Regarding your question about sample size for estimating median, it can be easily calculated. If you think of this problem the other way around, we want $np$ out of $n$ values of $X$ be smaller or equal than $m$. If we define new random variable in terms of counts $Y = \sum_{i=1}^n [x_i \le m ]$, then it follows binomial distribution with parameters $n$ and $p$. Wald confidence interval for $p$ can be easily calculated as
$$ p \pm z_{\alpha/2} \sqrt{p(1-p)/n} $$
(but see here, here, and Brown, Cai and DasGupta, 2001). The interval can be used to find such value of $n$ that would make the interval acceptably narrow. The interval would tell us if $p$ is close enough to $0.5$ (that it is really a median). This approach can be validated using simulation.
set.seed(123)
R <- 1e5
n <- c(1, 5, 10, 15, 25, 50, 100, 250, 500, 1000)
res <- matrix(NA, R, length(n))
for (i in 1:R) {
for (j in seq_along(n)) {
m <- median(rnorm(n[j])) # sample median
res[i, j] <- pnorm(m) # population Pr(X <= m)
}
}
wald <- function(n, p=0.5) matrix(c(-1, 1), ncol = 1) %*% (1.96 * sqrt(p*(1-p)/n)) + p
For very small sample sizes Wald intervals are wider than necessary, but for $n>10$ it yields precise estimates:
> wald(n)
[,1] [,2] [,3] [,4] [,5] [,6] [,7] [,8] [,9] [,10]
[1,] -0.48 0.0617 0.19 0.247 0.304 0.361 0.402 0.438 0.456 0.469
[2,] 1.48 0.9383 0.81 0.753 0.696 0.639 0.598 0.562 0.544 0.531
> apply(res, 2, quantile, c(0.025, 0.975))
[,1] [,2] [,3] [,4] [,5] [,6] [,7] [,8] [,9] [,10]
2.5% 0.0258 0.146 0.233 0.266 0.313 0.366 0.403 0.438 0.456 0.469
97.5% 0.9745 0.853 0.769 0.733 0.687 0.635 0.596 0.562 0.544 0.531
As you can see, if $n=1$ then sample median could be possibly any value of $X$, as sample grows, sample median approaches population median, where it is for you to decide if it is precise enough.
Notice that for $n=1$ Wald's method yields improper values that fall beyond the $[0,1]$ interval for $p$ and because of that Wald's method should be used for samples of at least five.

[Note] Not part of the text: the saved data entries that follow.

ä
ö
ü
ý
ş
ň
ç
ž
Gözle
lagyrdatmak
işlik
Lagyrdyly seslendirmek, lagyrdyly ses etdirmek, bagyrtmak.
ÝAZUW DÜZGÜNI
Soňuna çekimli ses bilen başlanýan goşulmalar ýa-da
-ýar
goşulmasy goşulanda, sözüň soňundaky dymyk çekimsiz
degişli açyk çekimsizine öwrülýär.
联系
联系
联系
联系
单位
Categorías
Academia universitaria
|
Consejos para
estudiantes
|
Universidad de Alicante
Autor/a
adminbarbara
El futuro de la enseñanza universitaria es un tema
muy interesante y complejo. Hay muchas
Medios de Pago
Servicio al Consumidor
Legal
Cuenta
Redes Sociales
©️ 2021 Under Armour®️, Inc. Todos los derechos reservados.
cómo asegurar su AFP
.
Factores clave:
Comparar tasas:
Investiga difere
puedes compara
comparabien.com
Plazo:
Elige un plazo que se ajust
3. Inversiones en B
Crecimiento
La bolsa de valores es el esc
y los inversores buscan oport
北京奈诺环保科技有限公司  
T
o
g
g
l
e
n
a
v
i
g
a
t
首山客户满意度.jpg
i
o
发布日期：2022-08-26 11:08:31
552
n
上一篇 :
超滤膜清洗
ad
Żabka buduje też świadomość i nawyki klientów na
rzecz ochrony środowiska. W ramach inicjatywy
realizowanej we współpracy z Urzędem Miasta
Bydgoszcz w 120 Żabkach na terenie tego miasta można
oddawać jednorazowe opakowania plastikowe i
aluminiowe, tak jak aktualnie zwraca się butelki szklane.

You can also approach this problem differently if you notice that under uniform prior $p$ follows $\mathrm{Beta}(n/2+1, n/2+1)$ distribution (Pires and Amado, 2008, see also here). Knowing this, you can find such $n$ that maximizes probability of $p$ being within $\pm \varepsilon$ of $0.5$, i.e. that $ \Pr(X \le m) \geq p-\varepsilon $ and $ \Pr(X \le m) \leq p+\varepsilon $.

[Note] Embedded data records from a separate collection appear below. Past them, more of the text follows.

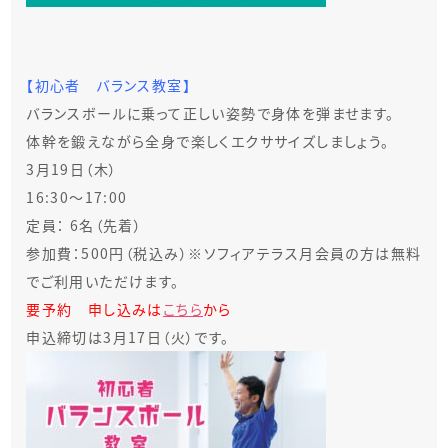
【初心者 バランス教室】
バランスボールに乗って正しい姿勢で身体を弾ませます。
体幹を鍛えながら全身で楽しくエクササイズしましょう。
3月19日（木）
16:30～17:00
定員： 6名（先着）
参加費：500円（税込み）※ソフィアテラス月会員の方は無料
でご利用いただけます。
要予約 申し込みは
こちら
から
申込締切は3月17日（火）です。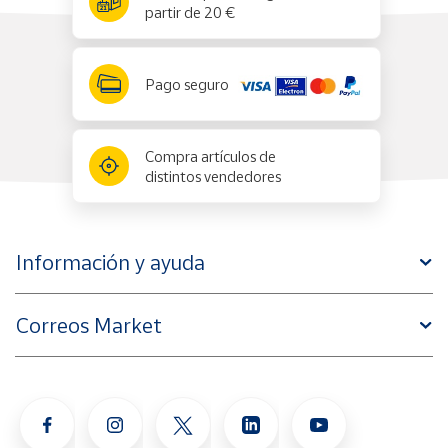
partir de 20 €
Pago seguro
Compra artículos de
distintos vendedores
Información y ayuda
Correos Market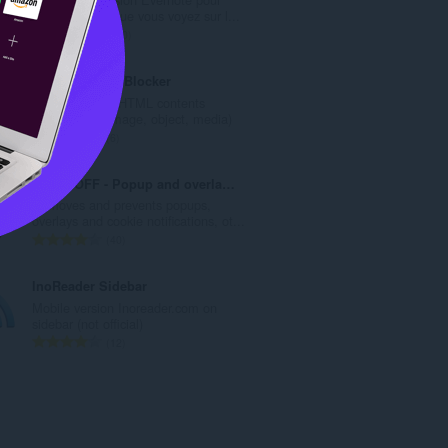
r
enregistrer ce que vous voyez sur l...
e
N
610
m
o
a
m
HTML Content Blocker
x
b
Blocks desired HTML contents
i
r
(script, style, image, object, media)
m
e
N
6
a
m
o
l
a
m
PopUpOFF - Popup and overlay blocker
d
x
b
Removes and prevents popups,
'
i
r
overlays and cookie notifications, ot...
é
m
e
N
40
v
a
m
o
a
l
a
m
InoReader Sidebar
l
d
x
b
Mobile version Inoreader.com on
u
'
i
r
sidebar (not official)
a
é
m
e
N
12
t
v
a
m
o
i
a
l
a
m
o
l
d
x
b
n
u
'
i
r
s
a
é
m
e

betapr <- function(n, eps) diff(pbeta(c(0.5-eps, 0.5+eps), n/2+1, n/2+1))
betapr <- Vectorize(betapr, "n")
That for $\varepsilon = 0.05$ returns
> betapr(n, eps = 0.05)
[1] 0.1271114 0.2020283 0.2662452 0.3162281 0.3942332 0.5281417 0.6875108 0.8881346 0.9752351 0.9984892
So with small sample probability that $p$ is anywhere close to $0.5$ is quite small. Beta distribution can be also used for obtaining exact confidence intervals.
Hyndman, R. J., & Fan, Y. (1996). Sample quantiles in statistical packages. The American Statistician, 50(4), 361-365.
Brown, L. D., Cai, T. T., & DasGupta, A. (2001). Interval estimation for a binomial proportion. Statistical science, 101-117.
Pires, A. M., & Amado, C. (2008). Interval estimators for a binomial proportion: Comparison of twenty methods. REVSTAT‒Statistical Journal, 6(2), 165-197.